Children's learning must never stop!

Online and televised learning during the COVID-19 pandemic

Mohamed Junaid Abdulla Saleem
Televised learning
Courtesy - Ministry of Education, Maldives
14 September 2020

As COVID19 forced lockdowns across Maldives, the continuation of children’s education has been a top priority for UNICEF Maldives.

The work focused on facilitating distance learning through online and broadcast mediums.

UNICEF helped set-up a new recording studio at the National Institute of Education. On request of UNICEF Maldives CO, UNICEF ROSA reviewed the televised lessons and provided feedback to improve them, which has made the subsequent televised lessons more effective.

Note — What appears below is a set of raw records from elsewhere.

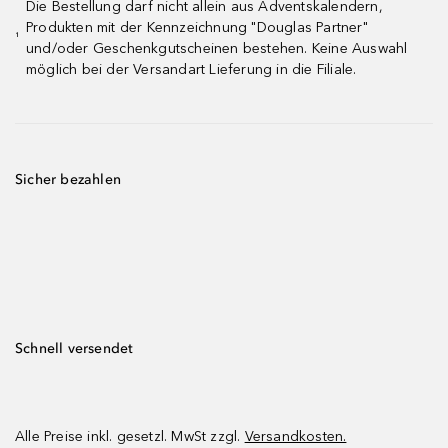
Die Bestellung darf nicht allein aus Adventskalendern,
Produkten mit der Kennzeichnung "Douglas Partner"
¹
und/oder Geschenkgutscheinen bestehen. Keine Auswahl
möglich bei der Versandart Lieferung in die Filiale.
Sicher bezahlen
Schnell versendet
Alle Preise inkl. gesetzl. MwSt zzgl.
Versandkosten.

UNICEF also supported the training of teachers on Google’s G Suite. Aminath Rizna, a leading teacher at the Atholhu Madharusa in Vaikaradhoo Island, Haa Dhaalu atoll said that the training helped her understand the tools she could use for effective online classes.

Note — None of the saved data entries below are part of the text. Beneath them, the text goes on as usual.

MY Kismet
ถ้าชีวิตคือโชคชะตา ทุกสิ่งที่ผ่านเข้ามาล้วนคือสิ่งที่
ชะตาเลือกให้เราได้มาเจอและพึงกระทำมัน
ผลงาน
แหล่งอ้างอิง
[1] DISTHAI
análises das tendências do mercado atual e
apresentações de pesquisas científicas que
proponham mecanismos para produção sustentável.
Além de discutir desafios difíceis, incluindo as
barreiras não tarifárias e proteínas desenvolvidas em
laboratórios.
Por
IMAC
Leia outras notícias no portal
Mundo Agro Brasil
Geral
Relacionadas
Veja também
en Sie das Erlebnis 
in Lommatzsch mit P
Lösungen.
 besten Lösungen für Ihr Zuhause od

It [online classes] is different. The physical environment of a classroom, the personal interactions are always missing, but we know that this is the future with new technology changing the way we do things, she said.

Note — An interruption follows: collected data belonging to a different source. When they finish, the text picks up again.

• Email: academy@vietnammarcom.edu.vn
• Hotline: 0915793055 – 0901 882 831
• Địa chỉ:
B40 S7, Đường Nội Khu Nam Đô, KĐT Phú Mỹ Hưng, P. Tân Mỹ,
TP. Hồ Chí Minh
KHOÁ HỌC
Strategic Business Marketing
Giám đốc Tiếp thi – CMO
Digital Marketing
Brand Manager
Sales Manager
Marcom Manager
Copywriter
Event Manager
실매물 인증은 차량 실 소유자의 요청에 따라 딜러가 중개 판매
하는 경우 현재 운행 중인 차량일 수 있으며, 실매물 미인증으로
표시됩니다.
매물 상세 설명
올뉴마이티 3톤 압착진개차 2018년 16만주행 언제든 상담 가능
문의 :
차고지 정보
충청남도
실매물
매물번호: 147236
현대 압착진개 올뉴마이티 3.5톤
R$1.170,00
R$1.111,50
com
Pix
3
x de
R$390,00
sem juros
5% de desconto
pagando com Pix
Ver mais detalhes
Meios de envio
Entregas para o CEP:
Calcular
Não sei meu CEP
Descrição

Rizna, who delivers five online classes every week, noted that it was a challenge to reach out to children who needed more attention. “With the training, I learnt interactive ways to deliver classes and reach all the students”.

So far, a total of 3,708 (2513 females and 1195 males) have been certified in G-suite whilst the target was 2,000 by October 2020.

Aika Aslam Mohamed, a grade seven student studying through online classes in Malé’s Kalaafaanu School enjoyed her online classes.

There is no need to wear a school uniform or go to school. It saves time. I can also playback the recordings to clarify doubts later, she said. Internet connectivity issues and technical difficulties affect classes and there is no social interaction, Aika noted as challenges with online learning.

G-Suite trainings and the equipping of the NIE studio enabled the televised and online classes to be kickstarted at the start of the pandemic for all the secondary and higher secondary grades aiming to reach a total of 86,000 learners across the country.